*HOW TO COMPLETE THIS TASK*.
Return only the lines of the data below from the line with "What's the duration of a 1500m race in" up to and including the line with "rather stopping them or", exactly as written, with the pictures omitted.
EXTRACTED RECORDS START
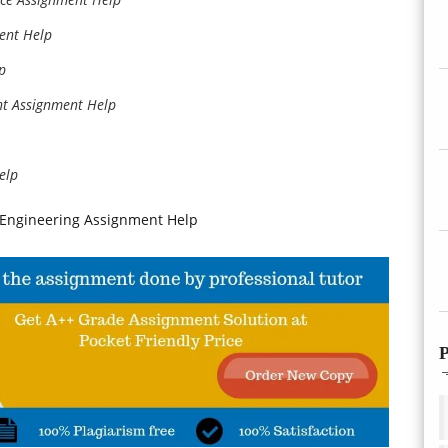
ment Help
p
ht Assignment Help
elp
d Engineering Assignment Help
P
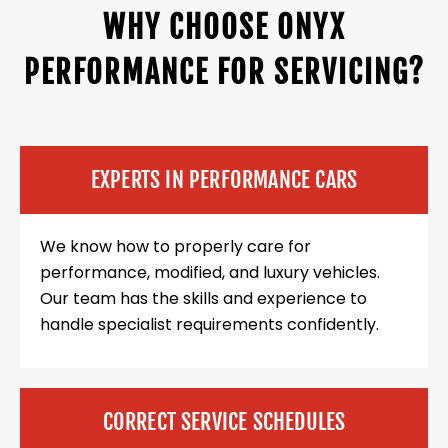
WHY CHOOSE ONYX
PERFORMANCE FOR SERVICING?
EXPERTS IN PERFORMANCE CARS
We know how to properly care for
performance, modified, and luxury vehicles.
Our team has the skills and experience to
handle specialist requirements confidently.
CORRECT SERVICE SCHEDULES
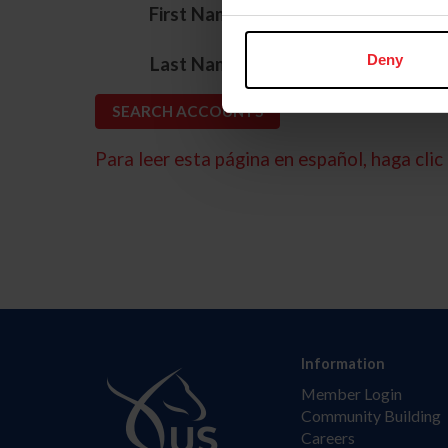
*
First Name
*
Deny
Last Name
Para leer esta página en español, haga clic 
Information
Member Login
Community Building
Careers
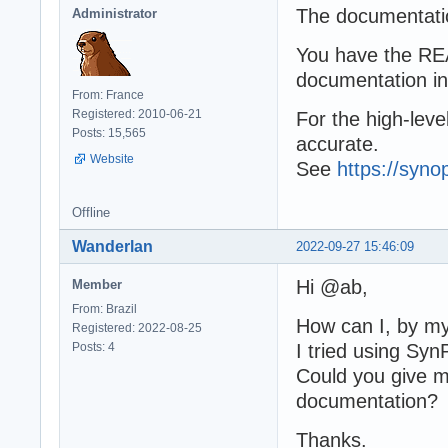
The documentatio
Administrator
You have the REA
documentation i
From: France
Registered: 2010-06-21
For the high-leve
Posts: 15,565
accurate.
Website
See
https://syno
Offline
Wanderlan
2022-09-27 15:46:09
Hi @ab,
Member
From: Brazil
How can I, by my
Registered: 2022-08-25
Posts: 4
I tried using Syn
Could you give m
documentation?
Thanks.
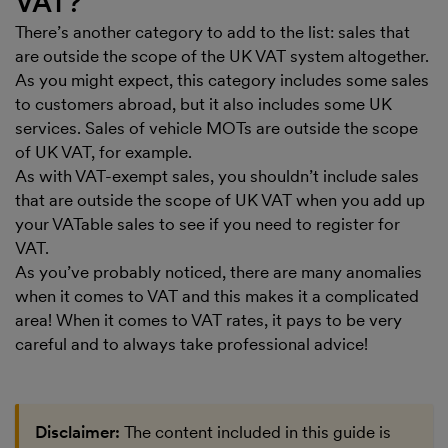
VAT?
There’s another category to add to the list: sales that
are outside the scope of the UK VAT system altogether.
As you might expect, this category includes some sales
to customers abroad, but it also includes some UK
services. Sales of vehicle MOTs are outside the scope
of UK VAT, for example.
As with VAT-exempt sales, you shouldn’t include sales
that are outside the scope of UK VAT when you add up
your VATable sales to see if you need to register for
VAT.
As you’ve probably noticed, there are many anomalies
when it comes to VAT and this makes it a complicated
area! When it comes to VAT rates, it pays to be very
careful and to always take professional advice!
Disclaimer:
The content included in this guide is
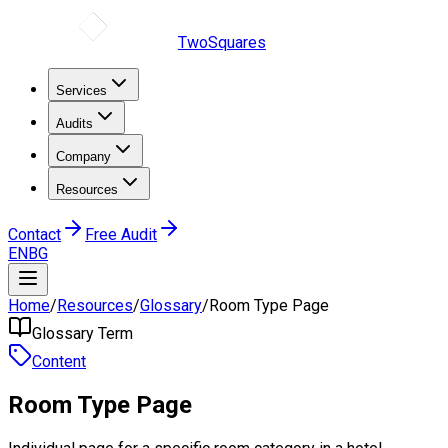
TwoSquares
Services
Audits
Company
Resources
Contact
Free Audit
EN
BG
Home
/
Resources
/
Glossary
/
Room Type Page
Glossary Term
Content
Room Type Page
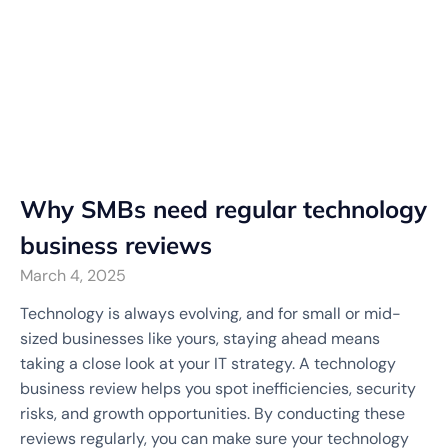
Why SMBs need regular technology
business reviews
March 4, 2025
Technology is always evolving, and for small or mid-
sized businesses like yours, staying ahead means
taking a close look at your IT strategy. A technology
business review helps you spot inefficiencies, security
risks, and growth opportunities. By conducting these
reviews regularly, you can make sure your technology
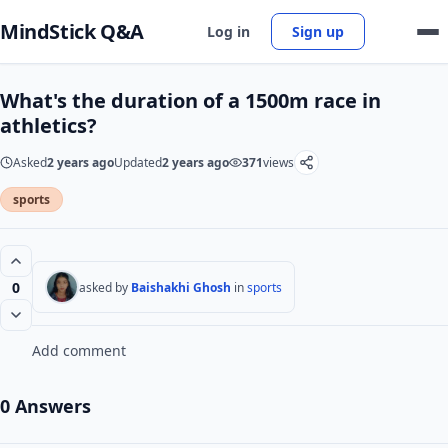
MindStick Q&A
Log in
Sign up
What's the duration of a 1500m race in
athletics?
Asked
2 years ago
Updated
2 years ago
371
views
sports
0
asked by
Baishakhi Ghosh
in
sports
Add comment
0 Answers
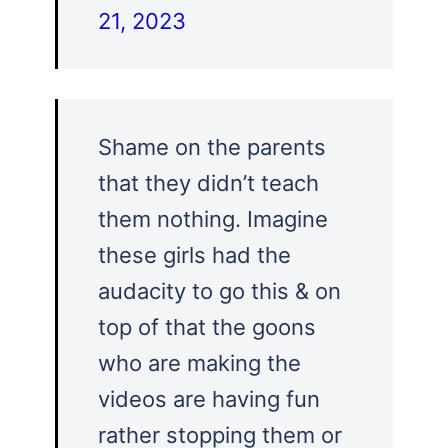
21, 2023
Shame on the parents
that they didn’t teach
them nothing. Imagine
these girls had the
audacity to go this & on
top of that the goons
who are making the
videos are having fun
rather stopping them or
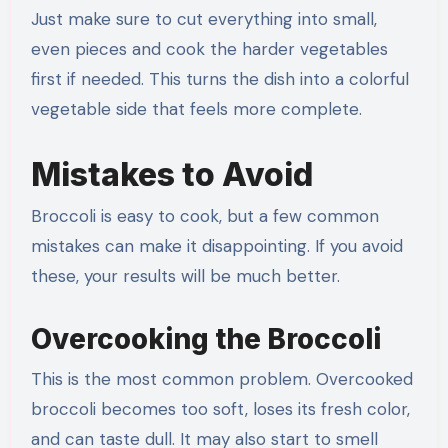
Just make sure to cut everything into small,
even pieces and cook the harder vegetables
first if needed. This turns the dish into a colorful
vegetable side that feels more complete.
Mistakes to Avoid
Broccoli is easy to cook, but a few common
mistakes can make it disappointing. If you avoid
these, your results will be much better.
Overcooking the Broccoli
This is the most common problem. Overcooked
broccoli becomes too soft, loses its fresh color,
and can taste dull. It may also start to smell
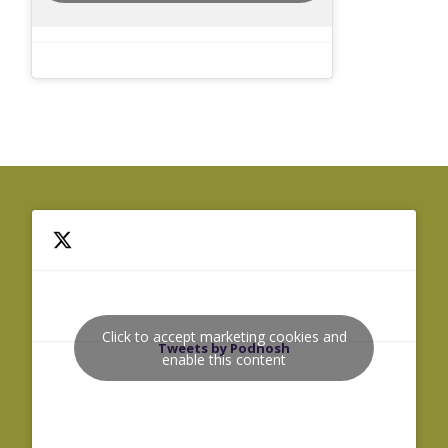
Click to accept marketing cookies and
Tweets by Podnosh
enable this content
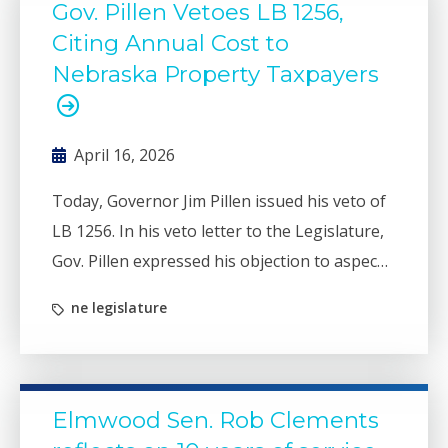
Gov. Pillen Vetoes LB 1256,
Citing Annual Cost to
Nebraska Property Taxpayers
April 16, 2026
Today, Governor Jim Pillen issued his veto of
LB 1256. In his veto letter to the Legislature,
Gov. Pillen expressed his objection to aspects
of the bill that would allow counties, cities and
ne legislature
villages to reclassify certain types of services
and then exceed property tax caps for those
purposes.
Elmwood Sen. Rob Clements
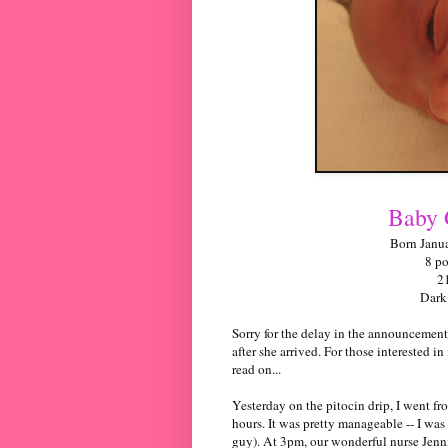
Baby 
Born Janua
8 p
2
Dark
Sorry for the delay in the announcement.
after she arrived. For those interested in
read on...
Yesterday on the
pitocin
drip, I went fr
hours. It was pretty manageable -- I was
guy). At 3pm, our wonderful nurse Jenni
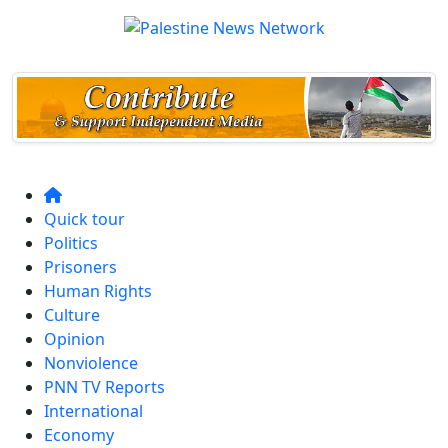
Quick tour
Politics
Prisoners
Human Rights
Culture
Opinion
Nonviolence
PNN TV Reports
International
Economy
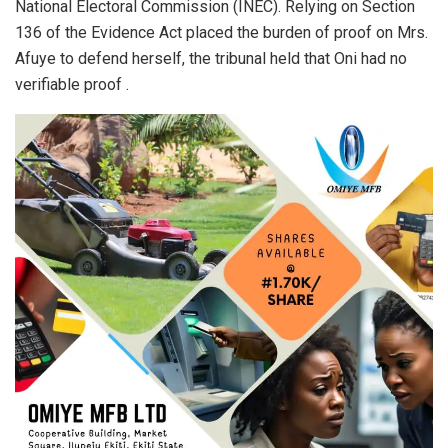
National Electoral Commission (INEC). Relying on Section
136 of the Evidence Act placed the burden of proof on Mrs.
Afuye to defend herself, the tribunal held that Oni had no
verifiable proof .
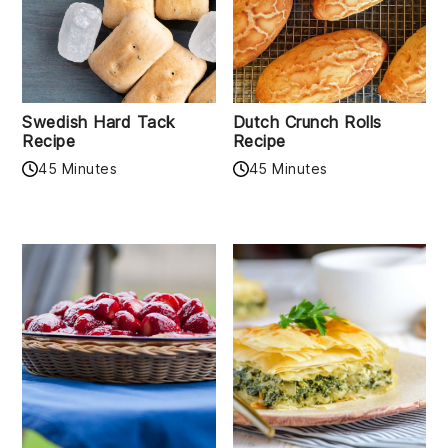
Swedish Hard Tack
Dutch Crunch Rolls
Recipe
Recipe
45 Minutes
45 Minutes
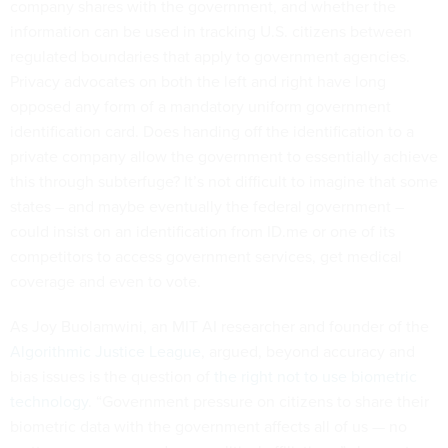
company shares with the government, and whether the
information can be used in tracking U.S. citizens between
regulated boundaries that apply to government agencies.
Privacy advocates on both the left and right have long
opposed any form of a mandatory uniform government
identification card. Does handing off the identification to a
private company allow the government to essentially achieve
this through subterfuge? It’s not difficult to imagine that some
states – and maybe eventually the federal government –
could insist on an identification from ID.me or one of its
competitors to access government services, get medical
coverage and even to vote.
As Joy Buolamwini, an MIT AI researcher and founder of the
Algorithmic Justice League
, argued, beyond accuracy and
bias issues is the question of
the right not to use biometric
technology
. “Government pressure on citizens to share their
biometric data with the government affects all of us — no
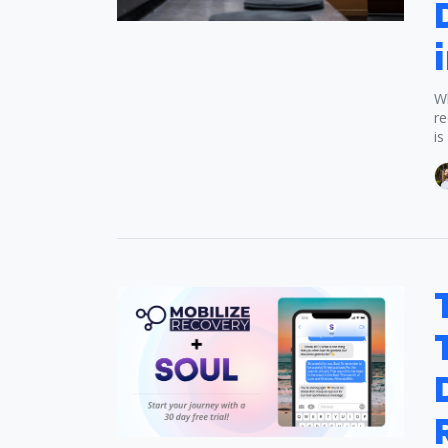
Wh
re
is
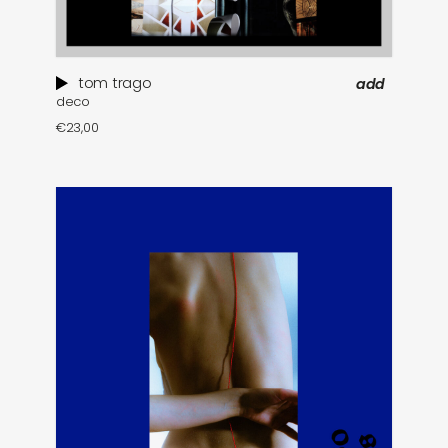
tom trago
add
deco
€
23,00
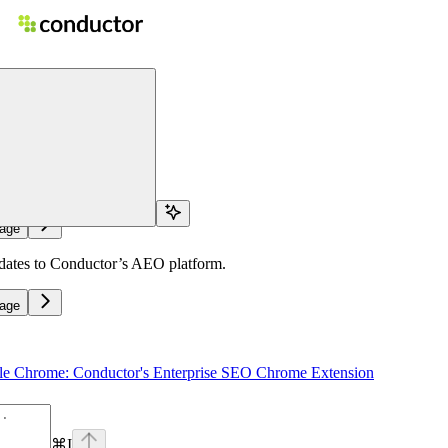
n
home page
otes
age
pdates to Conductor’s AEO platform.
age
le Chrome: Conductor's Enterprise SEO Chrome Extension
⌘
I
EXTRACTED RECORDS END
*OUTPUT FOR THIS EXERCISE*.
What's the duration of a 1500m race in
athletics?
Asked
2 years ago
Updated
2 years ago
371
views
sports
0
asked by
Baishakhi Ghosh
in
sports
Add comment
0 Answers
21, 2023
Shame on the parents
that they didn’t teach
them nothing. Imagine
these girls had the
audacity to go this & on
top of that the goons
who are making the
videos are having fun
rather stopping them or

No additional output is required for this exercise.